En los mapas mudos, aquellos en los que nos ponían a ubicar accidentes geográficos, no aparecía. En nuestros libros de texto no era más que una fotografía y una alusión al hoyo soplador o a las cuevas donde un pirata supuestamente escondió sus tesoros. Se decía por ahí que había cocos, muchos cocos y gente negra que hablaba raro y practicaba religiones extrañas. Crecimos escuchando un chiste verde y malo de una mujer en un avión que disimulaba el coito con su pareja señalando a cada uno de los pasajeros y preguntándoles —acaballada en la pelvis del hombre— si iban para San Andrés. A medida que interrogaba aumentaba el ritmo de sus movimientos. En el clímax, celebraba con júbilo la certeza: “¡Todos vamos pa’ San Andrés!, ¡todos vamos pa’ San Andrés!”. La sexualidad y el erotismo asociados al archipiélago de San Andrés, Providencia y Santa Catalina venían de antes. En una nota de septiembre de 1958 el periódico La Nación, de Costa Rica, decía que “los nativos [eran] gente de color, esbeltos, fornidos y de muy buen físico” y que “la mayoría de ellos [eran] verdaderos prototipos raciales y anatómicos”. Tiempo después, los cronistas nacionales —incluyendo a Gonzalo Arango— se convertirían en caja de resonancia de todo esto y más. Si uno hace una revisión sistemática de los textos que se publicaban en la prensa sobre el archipiélago no encontrará más que borracheras memorables de periodistas, intelectuales y actores en turismo, contrabando, concursos de tangas y la fórmula retórica barata de comparar a las mulatas con palmeras. La cereza —o el coco— del pastel la pondría Eduardo Carranza. En 1971 algunos de sus versos sencillos se convertirían en el himno oficial de San Andrés, Providencia y Santa Catalina.
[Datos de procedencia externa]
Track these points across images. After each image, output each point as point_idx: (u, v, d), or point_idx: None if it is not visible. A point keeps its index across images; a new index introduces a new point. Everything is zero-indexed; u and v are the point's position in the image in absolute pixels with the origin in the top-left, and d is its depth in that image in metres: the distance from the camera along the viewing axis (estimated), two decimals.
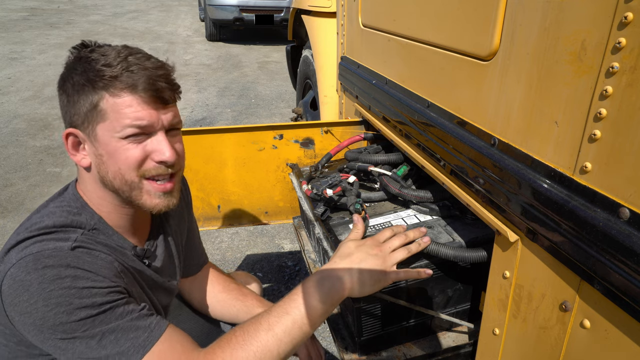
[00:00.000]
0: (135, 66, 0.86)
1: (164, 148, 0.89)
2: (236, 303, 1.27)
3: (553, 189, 0.69)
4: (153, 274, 1.04)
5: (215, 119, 5.10)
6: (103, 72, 0.84)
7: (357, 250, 0.99)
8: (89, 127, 0.87)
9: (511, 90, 0.79)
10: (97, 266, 0.84)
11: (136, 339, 0.82)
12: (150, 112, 0.87)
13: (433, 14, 1.06)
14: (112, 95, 0.84)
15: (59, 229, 0.85)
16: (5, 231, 2.87)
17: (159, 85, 0.87)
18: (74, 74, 0.86)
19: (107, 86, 0.84)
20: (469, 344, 1.20)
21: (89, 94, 0.85)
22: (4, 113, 4.94)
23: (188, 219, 1.26)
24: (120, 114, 0.85)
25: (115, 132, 0.85)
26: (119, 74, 0.84)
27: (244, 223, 1.89)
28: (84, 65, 0.86)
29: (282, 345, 0.87)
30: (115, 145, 0.86)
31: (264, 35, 10.83)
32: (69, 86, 0.87)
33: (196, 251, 1.32)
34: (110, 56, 0.86)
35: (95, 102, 0.85)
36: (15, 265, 0.79)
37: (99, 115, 0.85)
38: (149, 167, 0.90)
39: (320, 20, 2.43)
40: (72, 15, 12.26)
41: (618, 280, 0.58)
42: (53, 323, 0.78)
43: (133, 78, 0.85)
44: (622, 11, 0.55)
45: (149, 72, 0.86)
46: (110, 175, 0.89)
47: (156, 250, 1.08)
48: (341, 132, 1.77)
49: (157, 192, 0.93)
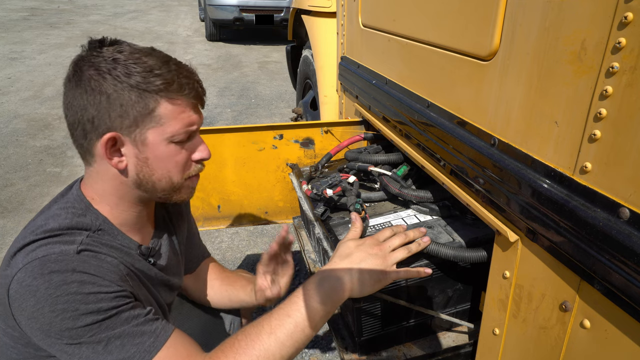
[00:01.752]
0: (182, 72, 0.89)
1: (204, 147, 0.97)
2: (227, 288, 1.30)
3: (553, 189, 0.69)
4: (158, 272, 1.04)
5: (215, 119, 5.10)
6: (155, 76, 0.84)
7: (356, 250, 0.99)
8: (136, 131, 0.86)
9: (511, 90, 0.79)
10: (104, 270, 0.84)
11: (142, 344, 0.83)
12: (197, 116, 0.92)
13: (433, 14, 1.06)
14: (169, 101, 0.86)
15: (64, 231, 0.85)
16: (5, 231, 2.87)
17: (200, 91, 0.93)
18: (116, 76, 0.83)
19: (161, 91, 0.85)
20: (469, 344, 1.20)
21: (144, 98, 0.84)
22: (4, 113, 4.94)
23: (187, 217, 1.27)
24: (176, 119, 0.88)
25: (169, 136, 0.88)
26: (171, 79, 0.86)
27: (244, 223, 1.89)
28: (125, 68, 0.83)
29: (284, 348, 0.87)
30: (165, 149, 0.89)
31: (264, 35, 10.83)
32: (109, 88, 0.83)
33: (196, 248, 1.33)
34: (151, 60, 0.86)
35: (151, 107, 0.85)
36: (22, 270, 0.79)
37: (153, 120, 0.86)
38: (194, 168, 0.97)
39: (320, 20, 2.43)
40: (72, 15, 12.26)
41: (618, 280, 0.58)
42: (59, 328, 0.78)
43: (183, 84, 0.88)
44: (622, 11, 0.55)
45: (192, 78, 0.91)
46: (156, 178, 0.91)
47: (161, 248, 1.08)
48: (341, 132, 1.77)
49: (191, 186, 0.99)
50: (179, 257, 1.17)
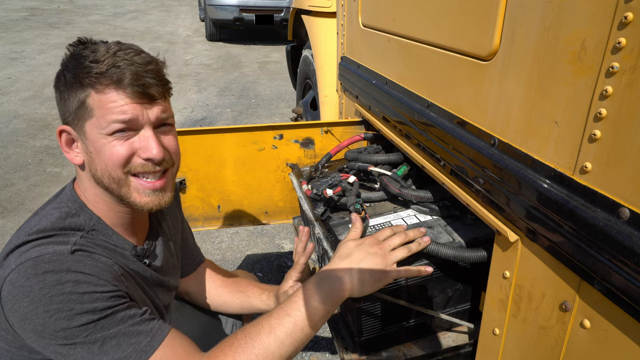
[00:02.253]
0: (122, 62, 0.85)
1: (151, 144, 0.88)
2: (238, 295, 1.29)
3: (553, 189, 0.69)
4: (154, 273, 1.03)
5: (215, 119, 5.10)
6: (90, 68, 0.84)
7: (356, 250, 0.99)
8: (78, 124, 0.87)
9: (511, 90, 0.79)
10: (98, 269, 0.83)
11: (138, 344, 0.82)
12: (134, 106, 0.86)
13: (433, 14, 1.06)
14: (98, 92, 0.84)
15: (57, 231, 0.85)
16: (5, 231, 2.87)
17: (145, 81, 0.86)
18: (66, 72, 0.87)
19: (93, 83, 0.84)
20: (469, 344, 1.20)
21: (77, 91, 0.85)
22: (4, 113, 4.94)
23: (181, 218, 1.27)
24: (104, 109, 0.84)
25: (102, 129, 0.85)
26: (105, 70, 0.84)
27: (244, 223, 1.89)
28: (75, 62, 0.86)
29: (283, 347, 0.87)
30: (102, 142, 0.86)
31: (264, 35, 10.83)
32: (61, 83, 0.87)
33: (191, 250, 1.33)
34: (100, 52, 0.86)
35: (82, 99, 0.85)
36: (14, 271, 0.78)
37: (86, 112, 0.85)
38: (135, 163, 0.89)
39: (320, 20, 2.43)
40: (72, 15, 12.26)
41: (618, 280, 0.57)
42: (54, 329, 0.77)
43: (118, 74, 0.84)
44: (622, 11, 0.55)
45: (136, 67, 0.86)
46: (99, 173, 0.89)
47: (155, 249, 1.08)
48: (341, 132, 1.77)
49: (145, 190, 0.92)
50: (174, 258, 1.17)
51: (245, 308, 1.29)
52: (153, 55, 0.92)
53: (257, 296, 1.27)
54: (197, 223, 1.84)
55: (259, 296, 1.27)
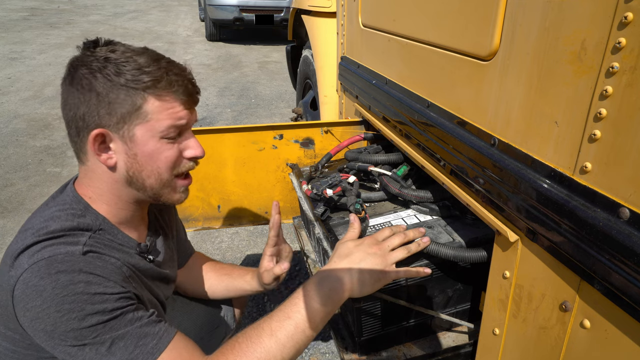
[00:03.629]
0: (172, 69, 0.90)
1: (197, 145, 0.97)
2: (223, 278, 1.33)
3: (553, 189, 0.69)
4: (157, 269, 1.06)
5: (215, 119, 5.10)
6: (144, 74, 0.86)
7: (356, 250, 0.99)
8: (124, 127, 0.88)
9: (511, 90, 0.79)
10: (108, 271, 0.85)
11: (145, 346, 0.83)
12: (186, 112, 0.93)
13: (433, 14, 1.06)
14: (156, 98, 0.87)
15: (67, 232, 0.86)
16: (5, 231, 2.87)
17: (191, 88, 0.94)
18: (106, 75, 0.85)
19: (149, 88, 0.86)
20: (469, 344, 1.20)
21: (131, 96, 0.86)
22: (4, 113, 4.94)
23: (174, 212, 1.30)
24: (163, 114, 0.89)
25: (157, 132, 0.89)
26: (160, 77, 0.87)
27: (244, 223, 1.89)
28: (115, 66, 0.86)
29: (285, 350, 0.87)
30: (154, 145, 0.90)
31: (264, 35, 10.83)
32: (99, 86, 0.85)
33: (184, 244, 1.36)
34: (142, 59, 0.88)
35: (138, 104, 0.86)
36: (27, 270, 0.79)
37: (140, 116, 0.87)
38: (183, 165, 0.97)
39: (320, 20, 2.43)
40: (72, 15, 12.26)
41: (618, 280, 0.58)
42: (64, 329, 0.78)
43: (172, 81, 0.89)
44: (622, 11, 0.55)
45: (183, 75, 0.92)
46: (145, 174, 0.92)
47: (156, 244, 1.10)
48: (341, 132, 1.77)
49: (182, 187, 1.00)
50: (172, 251, 1.20)
51: (231, 290, 1.32)
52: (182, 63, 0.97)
53: (240, 277, 1.30)
54: (197, 223, 1.84)
55: (243, 277, 1.30)
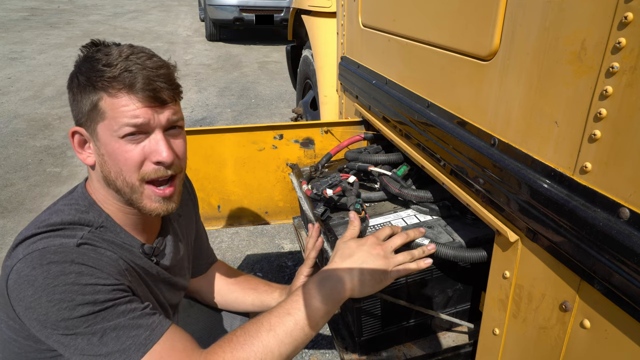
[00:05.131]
0: (135, 66, 0.86)
1: (161, 148, 0.89)
2: (250, 292, 1.31)
3: (553, 189, 0.69)
4: (162, 271, 1.05)
5: (215, 119, 5.10)
6: (103, 72, 0.85)
7: (358, 250, 0.98)
8: (91, 126, 0.89)
9: (511, 90, 0.79)
10: (102, 263, 0.85)
11: (137, 337, 0.83)
12: (146, 110, 0.86)
13: (433, 14, 1.06)
14: (110, 95, 0.86)
15: (66, 226, 0.87)
16: (5, 231, 2.87)
17: (156, 85, 0.87)
18: (79, 74, 0.88)
19: (105, 87, 0.85)
20: (469, 344, 1.20)
21: (90, 94, 0.87)
22: (4, 113, 4.94)
23: (196, 219, 1.28)
24: (117, 113, 0.86)
25: (114, 132, 0.87)
26: (117, 74, 0.85)
27: (244, 223, 1.89)
28: (88, 64, 0.88)
29: (283, 345, 0.87)
30: (115, 145, 0.87)
31: (264, 35, 10.83)
32: (74, 85, 0.89)
33: (205, 251, 1.34)
34: (112, 56, 0.87)
35: (95, 102, 0.86)
36: (21, 260, 0.81)
37: (98, 115, 0.87)
38: (148, 169, 0.90)
39: (320, 20, 2.43)
40: (72, 15, 12.26)
41: (618, 280, 0.58)
42: (55, 319, 0.79)
43: (131, 78, 0.85)
44: (622, 11, 0.55)
45: (148, 71, 0.87)
46: (113, 175, 0.90)
47: (165, 248, 1.09)
48: (341, 132, 1.77)
49: (156, 197, 0.93)
50: (184, 259, 1.17)
51: (257, 305, 1.30)
52: (165, 59, 0.94)
53: (268, 294, 1.29)
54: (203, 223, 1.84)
55: (271, 294, 1.28)
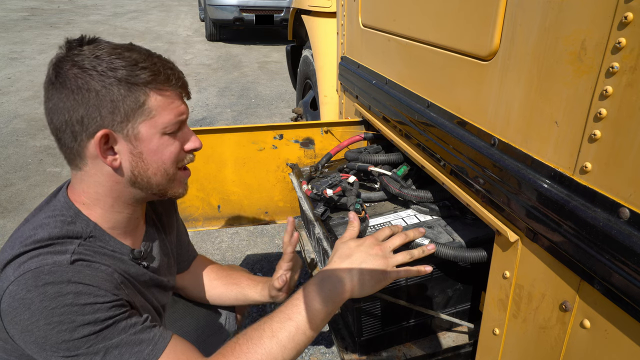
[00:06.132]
0: (165, 63, 0.89)
1: (195, 137, 0.98)
2: (232, 287, 1.31)
3: (553, 189, 0.69)
4: (152, 275, 1.03)
5: (215, 119, 5.10)
6: (141, 69, 0.84)
7: (357, 251, 0.98)
8: (128, 126, 0.85)
9: (511, 90, 0.79)
10: (99, 279, 0.82)
11: (140, 353, 0.82)
12: (185, 106, 0.93)
13: (433, 14, 1.06)
14: (158, 93, 0.86)
15: (55, 241, 0.82)
16: (5, 231, 2.87)
17: (185, 82, 0.93)
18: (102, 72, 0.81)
19: (150, 83, 0.85)
20: (469, 344, 1.20)
21: (133, 92, 0.83)
22: (4, 113, 4.94)
23: (176, 216, 1.27)
24: (166, 110, 0.88)
25: (160, 129, 0.88)
26: (157, 71, 0.86)
27: (244, 223, 1.89)
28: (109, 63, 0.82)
29: (286, 351, 0.87)
30: (159, 141, 0.89)
31: (264, 35, 10.83)
32: (97, 85, 0.81)
33: (186, 246, 1.34)
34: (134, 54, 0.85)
35: (142, 100, 0.84)
36: (14, 283, 0.77)
37: (144, 113, 0.85)
38: (183, 157, 0.96)
39: (320, 20, 2.43)
40: (72, 15, 12.26)
41: (618, 280, 0.58)
42: (55, 341, 0.76)
43: (169, 75, 0.88)
44: (622, 11, 0.55)
45: (175, 69, 0.91)
46: (151, 172, 0.91)
47: (152, 250, 1.08)
48: (341, 132, 1.77)
49: (184, 180, 1.00)
50: (170, 257, 1.17)
51: (240, 300, 1.31)
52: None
53: (251, 288, 1.29)
54: (197, 223, 1.84)
55: (254, 287, 1.28)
La cosa todavía venía de mucho más atrás. Las islas fueron durante mucho tiempo solo un lugar de contrabando donde cagaban las aves y se exiliaba a los revoltosos de la nación. Después se trató de integrarlas al territorio nacional con un proyecto turístico que ponía, como suele pasar, a la gente en el mismo nivel de exotismo del paisaje; se colocó uno que otro busto por ahí y se bautizaron sitios con los nombres de los héroes de la patria. Pero los vientos también son antiguos. En 1879 Joaquín Esguerra Ortiz publicó el Diccionario geográfico de los Estados Unidos de Colombia y cuando se refirió a Providencia dijo: “En dos años continuos ha sido azotada por la calamidad de los huracanes, y últimamente sufrió mucho con el del 26 y 27 de septiembre de 1877, quedando sus vecinos sin sementeras para cosechar los principales frutos que constituyen su alimentación”. Hoy el panorama es parecido o peor en Providencia y Santa Catalina. “No te imaginas lo que fue. Es algo de una fuerza descomunal”, me escribió un amigo cuando pudo acceder a la señal desde su celular más de cinco días después de la tragedia.
No hacía falta un huracán categoría cinco. Un simple viento tropical hubiera dejado sin techo y sin piso el débil discurso y las acciones de incorporación del archipiélago a la nación colombiana. El problema es que ahora se desnudó la anomalía histórica —y lo de desnudo es literal— a costa de la muerte de una persona y de incalculables pérdidas materiales.
Es hora de que el país revise la manera fallida en que ha intentado sumar estos territorios al remedo de nación. Es un hecho que la falta de inclusión y el poco conocimiento de la condición del otro hicieron que en este país la única alternativa para construir nación sean el lamento y la caridad después de la tragedia.